LISICON is an acronym for LIthium Super Ionic CONductor, which refers to a family of solids with the chemical formula Li2+2xZn1−xGeO4.

The first example of this structure was discovered in 1977 with , providing a chemical formula of Li14Zn(GeO4)4.  The crystal structure of LISICON consists of a network of [Li11Zn(GeO4)4]3- as well as 3 loosely bonded Li+. The weaker bonds allow for the lithium ions to easily move from site to site, not needing to break strong bonds to do so.  Also, this structure forms large “bottlenecks” between the interstitial positions which these ions occupy, additionally lowering the energy required to move from site to site. These two factors allow for the lithium ions to diffuse quickly and easily through the structure. However, because of the shape of the channels through which these lithium ions can diffuse, they are limited to 2 dimensional diffusion. LISICON compounds have relatively high ionic conductivity, on the order of 10−6 S/cm at 25 °C. LISICONs readily react with lithium metal and atmospheric gases such as CO2; as a result, their conductivity decreases with time.

LISICON-Like Materials 
There are other LISICON type solid electrolytes which make use of other elements to achieve higher ionic conductivities.  One such material has the chemical formula of Li(3+x)GexV(1-x)O4, where the value of x is between 0 and 1. There are two compositions, Li3.5Ge0.5V0.5O4 and Li3.6Ge0.6V0.4O4, which had ionic conductivities of 4*10−5 S/cm and 10−5 S/cm, an order of magnitude of improvement upon the base LISICON structure.  These materials show good thermal stability and are stable in contact with CO2 and ambient atmosphere, dealing with some problems extant with the original structure.

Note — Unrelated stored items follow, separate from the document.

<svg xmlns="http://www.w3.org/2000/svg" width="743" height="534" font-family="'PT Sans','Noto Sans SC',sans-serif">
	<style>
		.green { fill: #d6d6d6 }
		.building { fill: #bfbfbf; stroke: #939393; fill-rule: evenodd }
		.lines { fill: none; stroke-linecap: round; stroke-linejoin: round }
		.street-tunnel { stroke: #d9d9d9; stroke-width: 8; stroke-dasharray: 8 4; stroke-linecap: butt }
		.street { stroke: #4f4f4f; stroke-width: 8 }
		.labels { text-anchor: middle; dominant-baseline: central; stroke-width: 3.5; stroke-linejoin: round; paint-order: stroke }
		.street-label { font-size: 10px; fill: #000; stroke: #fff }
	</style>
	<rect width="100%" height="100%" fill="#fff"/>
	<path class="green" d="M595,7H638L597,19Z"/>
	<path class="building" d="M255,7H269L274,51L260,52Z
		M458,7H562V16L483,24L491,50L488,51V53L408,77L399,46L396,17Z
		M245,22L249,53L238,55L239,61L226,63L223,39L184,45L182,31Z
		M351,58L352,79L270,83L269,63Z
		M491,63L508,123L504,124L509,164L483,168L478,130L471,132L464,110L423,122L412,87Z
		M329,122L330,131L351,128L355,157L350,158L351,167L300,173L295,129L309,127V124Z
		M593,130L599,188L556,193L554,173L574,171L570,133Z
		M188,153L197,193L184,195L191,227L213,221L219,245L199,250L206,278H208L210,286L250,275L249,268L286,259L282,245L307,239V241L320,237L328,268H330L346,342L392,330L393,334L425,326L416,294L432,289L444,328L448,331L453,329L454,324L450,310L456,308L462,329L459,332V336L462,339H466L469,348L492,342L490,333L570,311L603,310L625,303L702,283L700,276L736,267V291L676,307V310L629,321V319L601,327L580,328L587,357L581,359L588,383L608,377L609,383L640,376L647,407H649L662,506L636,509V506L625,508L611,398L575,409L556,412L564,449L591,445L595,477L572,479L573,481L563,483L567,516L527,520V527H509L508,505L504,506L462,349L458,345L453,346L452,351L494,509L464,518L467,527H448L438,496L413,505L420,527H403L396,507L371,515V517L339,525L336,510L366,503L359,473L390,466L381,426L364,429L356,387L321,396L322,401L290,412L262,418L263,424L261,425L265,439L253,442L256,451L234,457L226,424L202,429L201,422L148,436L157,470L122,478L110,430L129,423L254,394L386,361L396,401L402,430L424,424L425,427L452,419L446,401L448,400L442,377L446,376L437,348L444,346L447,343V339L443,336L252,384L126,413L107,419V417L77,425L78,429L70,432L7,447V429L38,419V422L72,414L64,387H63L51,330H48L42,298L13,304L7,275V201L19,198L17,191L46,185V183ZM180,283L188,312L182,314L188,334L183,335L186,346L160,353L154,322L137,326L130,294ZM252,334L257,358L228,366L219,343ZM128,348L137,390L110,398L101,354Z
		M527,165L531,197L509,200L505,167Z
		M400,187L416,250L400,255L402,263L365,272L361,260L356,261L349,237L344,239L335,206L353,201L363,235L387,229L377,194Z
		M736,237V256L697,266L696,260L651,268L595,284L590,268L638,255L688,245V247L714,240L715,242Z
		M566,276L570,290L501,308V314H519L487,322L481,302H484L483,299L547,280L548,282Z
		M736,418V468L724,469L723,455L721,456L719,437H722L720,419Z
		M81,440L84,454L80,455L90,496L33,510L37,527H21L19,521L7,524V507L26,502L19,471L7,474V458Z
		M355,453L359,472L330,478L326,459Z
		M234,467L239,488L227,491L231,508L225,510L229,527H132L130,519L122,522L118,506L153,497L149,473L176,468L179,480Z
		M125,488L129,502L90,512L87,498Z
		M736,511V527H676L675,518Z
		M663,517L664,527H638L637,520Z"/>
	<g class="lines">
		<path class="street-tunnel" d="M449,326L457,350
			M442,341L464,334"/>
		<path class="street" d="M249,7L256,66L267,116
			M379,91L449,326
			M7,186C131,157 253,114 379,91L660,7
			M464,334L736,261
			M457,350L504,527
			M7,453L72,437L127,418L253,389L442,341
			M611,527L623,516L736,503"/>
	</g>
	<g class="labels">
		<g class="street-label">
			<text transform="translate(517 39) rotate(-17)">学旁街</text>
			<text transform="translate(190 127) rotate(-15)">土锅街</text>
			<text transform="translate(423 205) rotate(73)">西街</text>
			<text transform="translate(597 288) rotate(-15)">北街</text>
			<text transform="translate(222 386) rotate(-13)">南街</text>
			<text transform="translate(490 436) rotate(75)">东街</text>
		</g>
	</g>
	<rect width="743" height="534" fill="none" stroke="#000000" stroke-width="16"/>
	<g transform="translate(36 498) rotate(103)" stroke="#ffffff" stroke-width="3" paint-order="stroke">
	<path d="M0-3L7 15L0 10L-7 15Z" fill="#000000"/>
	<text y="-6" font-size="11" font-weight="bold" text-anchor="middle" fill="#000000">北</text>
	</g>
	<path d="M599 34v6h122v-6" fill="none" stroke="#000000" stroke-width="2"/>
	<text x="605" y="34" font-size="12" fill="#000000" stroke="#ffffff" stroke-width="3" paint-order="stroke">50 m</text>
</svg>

There are materials with the chemical structure of Li(4-x)Si(1-x)PxO4.  This is a solid solution between Li4SiO4 and Li3PO4.  This solid solution can be formed over the whole composition range at room temperature.  The highest ionic conductivity are achieved at compositions of Li3.5Si0.5P0.5O4 and Li3.4Si0.4P0.6, with conductivity on the order of 10−6 S/cm.  This results from the substitution of some Si4+ for P5+ in the lattice, resulting in the addition of interstitial Li-ions which diffuse much more easily.  The ionic conductivity is further improved with the doping of Cl− to replace O2- in the lattice.  The compositions Li10.42Si1.5P1.5Cl11.92 and Li10.42Ge1.5P1.5Cl11.92 achieved ionic conductivities of 1.03 * 10−5 S/cm and 3.7*10−5 S/cm respectively.  This is theorized to be the due to the widening of the “bottlenecks” between interstitial points due to the Cl− ions smaller size, and the weakening of the ionic bonding Li+ ions experienced due to chlorine's lower electronegativity.

The conductivities are almost 100 times higher in thio-LISICONs, where oxygen is replaced by sulfur, i.e. the corresponding thiosilicates.  The bonding between S2- and Li+ is weaker than that between O2- and Li+, allowing for the Li+ in the sulfide structure to be far more normal than its oxide counterparts.  Ceramic thio-LISCON materials based on the chemical formula Li(4-x)Ge(1-x)PxS4 are promising electrolyte materials, with ionic conductivities on the order of 10−3 S/m or 10−2 S/m.

Applications 
LISICONs can be used as the solid electrolyte in lithium-based solid-state batteries, such as solid state nickel–lithium battery.  For this application, solid lithium electrolytes require ionic conductivities greater than 10−4 S/cm, negligible electronic conductivity, and a wide range of electrochemcial stability.